_TASK PROMPT:_ Where does the word "Adhes" show up in the records? Copy every line that holds it.

*** Opening DATA SHOWN ***

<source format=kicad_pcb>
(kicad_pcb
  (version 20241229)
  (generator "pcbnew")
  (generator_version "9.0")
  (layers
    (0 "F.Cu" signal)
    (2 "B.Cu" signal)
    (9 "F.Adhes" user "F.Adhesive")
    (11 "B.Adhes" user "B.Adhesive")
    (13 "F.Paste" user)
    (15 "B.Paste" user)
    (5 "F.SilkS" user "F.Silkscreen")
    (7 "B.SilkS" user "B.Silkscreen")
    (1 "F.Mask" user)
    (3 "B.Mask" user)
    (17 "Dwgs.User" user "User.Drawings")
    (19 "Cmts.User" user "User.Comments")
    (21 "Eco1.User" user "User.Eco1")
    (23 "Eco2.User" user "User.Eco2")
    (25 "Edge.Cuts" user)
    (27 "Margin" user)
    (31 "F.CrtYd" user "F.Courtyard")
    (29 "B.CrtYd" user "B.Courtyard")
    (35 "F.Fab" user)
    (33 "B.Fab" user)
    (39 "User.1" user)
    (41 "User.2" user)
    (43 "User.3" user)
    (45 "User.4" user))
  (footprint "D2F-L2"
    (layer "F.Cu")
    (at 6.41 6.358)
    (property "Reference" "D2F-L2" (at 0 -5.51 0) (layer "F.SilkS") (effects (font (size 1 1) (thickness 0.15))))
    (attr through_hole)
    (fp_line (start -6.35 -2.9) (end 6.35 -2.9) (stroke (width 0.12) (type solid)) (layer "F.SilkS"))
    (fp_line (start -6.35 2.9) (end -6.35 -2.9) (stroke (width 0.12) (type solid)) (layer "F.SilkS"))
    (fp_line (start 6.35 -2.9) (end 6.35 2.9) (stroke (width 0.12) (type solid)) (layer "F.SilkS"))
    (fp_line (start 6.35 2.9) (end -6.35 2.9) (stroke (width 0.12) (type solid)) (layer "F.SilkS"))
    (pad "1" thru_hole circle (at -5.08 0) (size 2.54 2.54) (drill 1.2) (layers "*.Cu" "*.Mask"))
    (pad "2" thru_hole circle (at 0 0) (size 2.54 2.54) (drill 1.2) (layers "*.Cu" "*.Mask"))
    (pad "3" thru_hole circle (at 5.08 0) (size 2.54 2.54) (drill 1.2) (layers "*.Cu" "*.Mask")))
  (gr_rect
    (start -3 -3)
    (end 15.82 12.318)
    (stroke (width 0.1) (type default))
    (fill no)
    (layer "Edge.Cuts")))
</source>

*** Closing DATA SHOWN ***

_RESULT:_
    (9 "F.Adhes" user "F.Adhesive")
    (11 "B.Adhes" user "B.Adhesive")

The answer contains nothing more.